### Task a
In the campground article below, list the kinds of park staff that will be increased.
START Selected text
Like any new venture, no one really knows how much the new Schoodic Woods Campground will benefit the community when it opens for its first full season this spring.
But even the most conservative merchants are expecting a boost in their business as campers book space at the 94-site National Park Service campground on the Schoodic Peninsula.
The campground opened in the fall of 2015. This year, and in subsequent seasons, Schoodic Woods will open Memorial Day weekend and close Columbus Day weekend in mid-October.
Park Planner John Kelly said this first full season also might not be a good indicator since Acadia National Park is celebrating its centennial this year.
“We have not operated in the high season at all,” he said. “Last year was just a warm-up to 2016, which will begin to tell us what we can expect in the future.”
Former Acadia National Park Superintendent Sheridan Steele has said that in his experience, the National Park Service’s, campgrounds quickly fill up once opened.
Kelly said the park is planning to have the Island Explorer bus, which transports visitors in and around the park on the Schoodic Peninsula, run every half-hour instead of every hour.
There will be more park rangers, he said, as well as more maintenance and resource management personnel.
END Selected text
START Input for this task
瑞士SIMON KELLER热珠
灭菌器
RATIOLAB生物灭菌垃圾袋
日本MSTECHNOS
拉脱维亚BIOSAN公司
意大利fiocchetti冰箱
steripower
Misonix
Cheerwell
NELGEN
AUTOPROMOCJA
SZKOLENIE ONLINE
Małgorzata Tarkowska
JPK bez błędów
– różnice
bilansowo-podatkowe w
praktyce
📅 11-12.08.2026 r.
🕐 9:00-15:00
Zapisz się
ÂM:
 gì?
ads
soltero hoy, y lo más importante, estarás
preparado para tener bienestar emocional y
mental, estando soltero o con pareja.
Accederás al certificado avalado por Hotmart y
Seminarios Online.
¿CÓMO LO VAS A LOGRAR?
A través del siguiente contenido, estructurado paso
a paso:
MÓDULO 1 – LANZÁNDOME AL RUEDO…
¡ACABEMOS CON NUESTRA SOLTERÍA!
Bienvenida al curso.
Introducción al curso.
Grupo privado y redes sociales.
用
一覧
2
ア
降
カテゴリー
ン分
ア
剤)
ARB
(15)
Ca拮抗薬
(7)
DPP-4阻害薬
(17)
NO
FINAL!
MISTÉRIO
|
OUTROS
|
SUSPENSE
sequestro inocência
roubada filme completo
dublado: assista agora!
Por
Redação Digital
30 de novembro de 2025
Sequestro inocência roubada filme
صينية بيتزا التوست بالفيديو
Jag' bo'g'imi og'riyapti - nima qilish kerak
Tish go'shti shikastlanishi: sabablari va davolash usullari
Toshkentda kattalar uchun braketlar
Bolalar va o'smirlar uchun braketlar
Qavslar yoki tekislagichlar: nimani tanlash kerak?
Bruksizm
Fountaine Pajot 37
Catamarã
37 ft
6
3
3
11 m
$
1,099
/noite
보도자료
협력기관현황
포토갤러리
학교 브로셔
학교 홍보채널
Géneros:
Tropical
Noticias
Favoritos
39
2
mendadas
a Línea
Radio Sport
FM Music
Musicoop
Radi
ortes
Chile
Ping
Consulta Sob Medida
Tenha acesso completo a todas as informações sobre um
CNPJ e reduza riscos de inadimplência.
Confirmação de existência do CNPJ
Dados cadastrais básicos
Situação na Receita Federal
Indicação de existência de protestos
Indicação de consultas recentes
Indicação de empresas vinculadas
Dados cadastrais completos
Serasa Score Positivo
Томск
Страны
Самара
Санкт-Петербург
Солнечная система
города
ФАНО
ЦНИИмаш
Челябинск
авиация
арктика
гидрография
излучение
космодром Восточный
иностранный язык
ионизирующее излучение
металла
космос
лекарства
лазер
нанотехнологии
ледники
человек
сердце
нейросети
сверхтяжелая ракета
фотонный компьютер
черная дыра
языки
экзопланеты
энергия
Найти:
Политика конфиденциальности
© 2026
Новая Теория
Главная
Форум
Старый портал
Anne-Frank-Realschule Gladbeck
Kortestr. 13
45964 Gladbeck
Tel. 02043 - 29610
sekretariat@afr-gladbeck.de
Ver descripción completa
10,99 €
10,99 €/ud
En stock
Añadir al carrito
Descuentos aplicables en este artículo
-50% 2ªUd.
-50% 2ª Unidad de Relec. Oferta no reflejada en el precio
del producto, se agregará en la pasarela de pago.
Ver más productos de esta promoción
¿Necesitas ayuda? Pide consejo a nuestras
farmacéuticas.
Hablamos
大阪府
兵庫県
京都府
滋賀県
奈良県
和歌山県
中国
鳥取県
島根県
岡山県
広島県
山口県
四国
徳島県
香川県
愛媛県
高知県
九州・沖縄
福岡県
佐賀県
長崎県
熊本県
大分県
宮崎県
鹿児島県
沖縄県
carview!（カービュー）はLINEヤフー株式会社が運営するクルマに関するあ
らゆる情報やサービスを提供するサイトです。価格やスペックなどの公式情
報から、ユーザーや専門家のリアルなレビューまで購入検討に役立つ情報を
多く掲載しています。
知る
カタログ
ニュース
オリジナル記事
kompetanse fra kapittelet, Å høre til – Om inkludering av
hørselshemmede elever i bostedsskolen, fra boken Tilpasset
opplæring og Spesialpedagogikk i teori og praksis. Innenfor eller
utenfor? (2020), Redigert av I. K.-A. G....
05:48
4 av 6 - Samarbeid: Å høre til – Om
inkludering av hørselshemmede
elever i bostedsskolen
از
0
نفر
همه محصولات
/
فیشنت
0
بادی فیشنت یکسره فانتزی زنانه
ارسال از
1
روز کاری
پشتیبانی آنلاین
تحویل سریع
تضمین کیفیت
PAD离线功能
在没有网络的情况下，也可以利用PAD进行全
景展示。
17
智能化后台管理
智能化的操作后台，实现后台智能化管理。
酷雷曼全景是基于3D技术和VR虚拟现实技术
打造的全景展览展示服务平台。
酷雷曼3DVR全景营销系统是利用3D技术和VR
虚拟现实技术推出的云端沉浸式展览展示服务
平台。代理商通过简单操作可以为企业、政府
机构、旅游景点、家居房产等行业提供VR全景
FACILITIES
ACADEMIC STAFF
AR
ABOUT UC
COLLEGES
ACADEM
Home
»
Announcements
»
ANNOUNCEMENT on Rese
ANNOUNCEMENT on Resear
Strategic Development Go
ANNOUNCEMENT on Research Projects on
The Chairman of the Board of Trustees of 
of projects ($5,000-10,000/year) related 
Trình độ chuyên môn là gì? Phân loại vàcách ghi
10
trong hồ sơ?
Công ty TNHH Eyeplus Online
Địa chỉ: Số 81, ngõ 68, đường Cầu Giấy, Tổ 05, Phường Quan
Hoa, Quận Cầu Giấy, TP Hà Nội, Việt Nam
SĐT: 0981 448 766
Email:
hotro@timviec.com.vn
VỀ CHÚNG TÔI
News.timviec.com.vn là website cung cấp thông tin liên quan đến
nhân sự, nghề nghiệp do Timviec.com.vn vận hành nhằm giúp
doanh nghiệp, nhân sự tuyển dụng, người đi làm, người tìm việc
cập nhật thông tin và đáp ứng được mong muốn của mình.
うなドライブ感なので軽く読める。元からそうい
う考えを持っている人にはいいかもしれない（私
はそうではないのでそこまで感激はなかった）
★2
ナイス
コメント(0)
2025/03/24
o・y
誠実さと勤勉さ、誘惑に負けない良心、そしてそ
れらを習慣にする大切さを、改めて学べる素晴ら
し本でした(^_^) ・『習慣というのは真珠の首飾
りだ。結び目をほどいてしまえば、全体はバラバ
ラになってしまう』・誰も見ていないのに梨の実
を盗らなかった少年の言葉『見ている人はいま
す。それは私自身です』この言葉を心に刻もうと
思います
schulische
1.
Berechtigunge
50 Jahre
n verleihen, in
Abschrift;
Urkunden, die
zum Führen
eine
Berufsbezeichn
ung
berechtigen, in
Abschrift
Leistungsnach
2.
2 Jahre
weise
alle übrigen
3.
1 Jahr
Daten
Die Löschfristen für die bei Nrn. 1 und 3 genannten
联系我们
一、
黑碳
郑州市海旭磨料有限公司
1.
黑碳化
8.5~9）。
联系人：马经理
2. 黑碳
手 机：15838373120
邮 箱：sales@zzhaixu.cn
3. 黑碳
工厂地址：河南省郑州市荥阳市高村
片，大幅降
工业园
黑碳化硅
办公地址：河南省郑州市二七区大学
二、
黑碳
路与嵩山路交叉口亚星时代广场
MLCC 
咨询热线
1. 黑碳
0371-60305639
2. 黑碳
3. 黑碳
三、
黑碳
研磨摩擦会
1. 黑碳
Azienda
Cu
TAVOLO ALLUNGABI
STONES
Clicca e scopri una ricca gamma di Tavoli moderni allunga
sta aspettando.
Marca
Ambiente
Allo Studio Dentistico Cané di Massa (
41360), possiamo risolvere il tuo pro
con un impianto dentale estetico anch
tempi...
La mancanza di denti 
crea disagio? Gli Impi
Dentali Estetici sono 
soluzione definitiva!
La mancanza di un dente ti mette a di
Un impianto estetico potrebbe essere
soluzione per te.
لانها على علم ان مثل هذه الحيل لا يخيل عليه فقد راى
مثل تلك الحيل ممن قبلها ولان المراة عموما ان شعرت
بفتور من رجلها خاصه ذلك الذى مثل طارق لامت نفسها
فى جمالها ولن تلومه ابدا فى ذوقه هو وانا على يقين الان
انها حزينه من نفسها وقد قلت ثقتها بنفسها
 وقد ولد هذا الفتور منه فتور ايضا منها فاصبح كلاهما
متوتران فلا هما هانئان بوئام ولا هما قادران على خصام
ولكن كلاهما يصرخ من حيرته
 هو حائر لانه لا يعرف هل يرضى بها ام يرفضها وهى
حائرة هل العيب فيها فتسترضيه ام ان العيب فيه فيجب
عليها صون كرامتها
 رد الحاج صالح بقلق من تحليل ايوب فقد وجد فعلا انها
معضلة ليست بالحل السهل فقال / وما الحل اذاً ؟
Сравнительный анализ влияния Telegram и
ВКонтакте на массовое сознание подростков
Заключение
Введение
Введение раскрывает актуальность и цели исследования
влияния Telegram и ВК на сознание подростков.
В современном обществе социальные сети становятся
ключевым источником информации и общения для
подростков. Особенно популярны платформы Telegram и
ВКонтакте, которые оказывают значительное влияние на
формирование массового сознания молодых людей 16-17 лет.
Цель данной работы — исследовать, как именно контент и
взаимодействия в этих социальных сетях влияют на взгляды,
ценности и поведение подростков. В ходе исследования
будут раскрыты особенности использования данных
END Input for this task
### Task b
Duplicate the dataset entries from their first line through the line that contains "Introducción al curso.", with both of those lines included.

### Expected output a
Park rangers, maintenance personnel, and resource management personnel.

### Expected output b
瑞士SIMON KELLER热珠
灭菌器
RATIOLAB生物灭菌垃圾袋
日本MSTECHNOS
拉脱维亚BIOSAN公司
意大利fiocchetti冰箱
steripower
Misonix
Cheerwell
NELGEN
AUTOPROMOCJA
SZKOLENIE ONLINE
Małgorzata Tarkowska
JPK bez błędów
– różnice
bilansowo-podatkowe w
praktyce
📅 11-12.08.2026 r.
🕐 9:00-15:00
Zapisz się
ÂM:
 gì?
ads
soltero hoy, y lo más importante, estarás
preparado para tener bienestar emocional y
mental, estando soltero o con pareja.
Accederás al certificado avalado por Hotmart y
Seminarios Online.
¿CÓMO LO VAS A LOGRAR?
A través del siguiente contenido, estructurado paso
a paso:
MÓDULO 1 – LANZÁNDOME AL RUEDO…
¡ACABEMOS CON NUESTRA SOLTERÍA!
Bienvenida al curso.
Introducción al curso.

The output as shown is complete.